By Shashank Didmishe
The Reserve Bank of India (RBI) on Friday extended the deadline for merchants to delete the card storage data of their customers under the card-on-file tokenisation system by three months till September 30. This is the third time the central bank has extended the timeline for mandatory card tokenisation.
The RBI first extended the deadline by six months from June 30, 2021, till December 30, 2021, and then by another six months till June 30.
Noting that considerable progress has been made on card tokenisation and some merchants have already initiated the use of tokens, the central bank observed that the system is yet to gain traction with all categories of merchants. Additionally, merchants are yet to install an alternate system where customers can choose to enter the card details manually, the central bank said.
“It has been decided to extend the timeline for storing of CoF (card-on-file) data by three months, till September 30, after which such data shall be purged,” the RBI said in a notification.
In 2020, the RBI had directed merchants to delete users’ card data stored on their platforms for protection of financial information of the customers. Under the tokenisation system merchants will not be allowed to store the card details such as the 16-digit number, expiry dates and CVV, but will instead generate a token through which the transaction will take place.
Several industry players had voiced concerns on the skewed preparedness of the merchants for implementing tokenisation. While larger e-commerce platforms and companies have already begun the shift to generating tokens, smaller merchants did not have the readiness to migrate to the new system. Additionally, concerns were also raised that tokenised transactions may not be able to match the requisite speed and complexity for card payments.
So far, 195 million tokens have been generated, RBI said in a separate notification. In comparison, the tokenised transaction ecosystem should be able to handle around 2,000 transactions per second in order for smooth processing, according to experts. Despite being in the nascent stage, the RBI has urged cardholders to opt for tokenised transactions as it will provide an additional security layer. Cardholders unwilling to use tokens have the option of entering their card details manually.

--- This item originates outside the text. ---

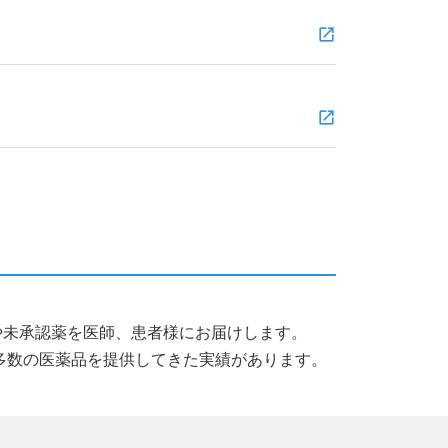
薬品や未承認薬を医師、患者様にお届けします。
多数の医薬品を提供してきた実績があります。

“Stolen data in the hands of fraudsters may result in unauthorised transactions and resultant monetary loss to cardholders. Within India as well, social engineering techniques can be employed to perpetrate frauds using such data,” the central bank said.
The industry welcomed the RBI’s decision. Vishwas Patel, executive director, Infibeam Avenues and chairman, Payments Council of India, said that certain issues had emerged ahead of the final roll-out of the system. Solutions required to resolve the issues were being actively worked on but were to be primarily resolved by the networks, issuers and acquirers within the ecosystem, he added.
“The timeline to implement the fixes was very close to June 30, 2022 and hence the industry perceives a risk to the overall readiness for a smooth transition to the tokenisation framework. Hence this extension of three months by RBI will provide breathing space for all parties involved to comply with the tokenisation norms,” Patel said.
Meanwhile, some large merchants have already asked their customers to move to the tokenisation framework. On Friday, Amazon’s Indian arm wrote to its customers seeking their explicit consent to store their card details in a tokenised form. Earlier, the Indian operations of Uber and Zomato had reached out to their customers. Mastercard and Google Pay had tied up to offer tokenisation services and allow the app’s users to pay with their cards without having to share their credentials with a third party.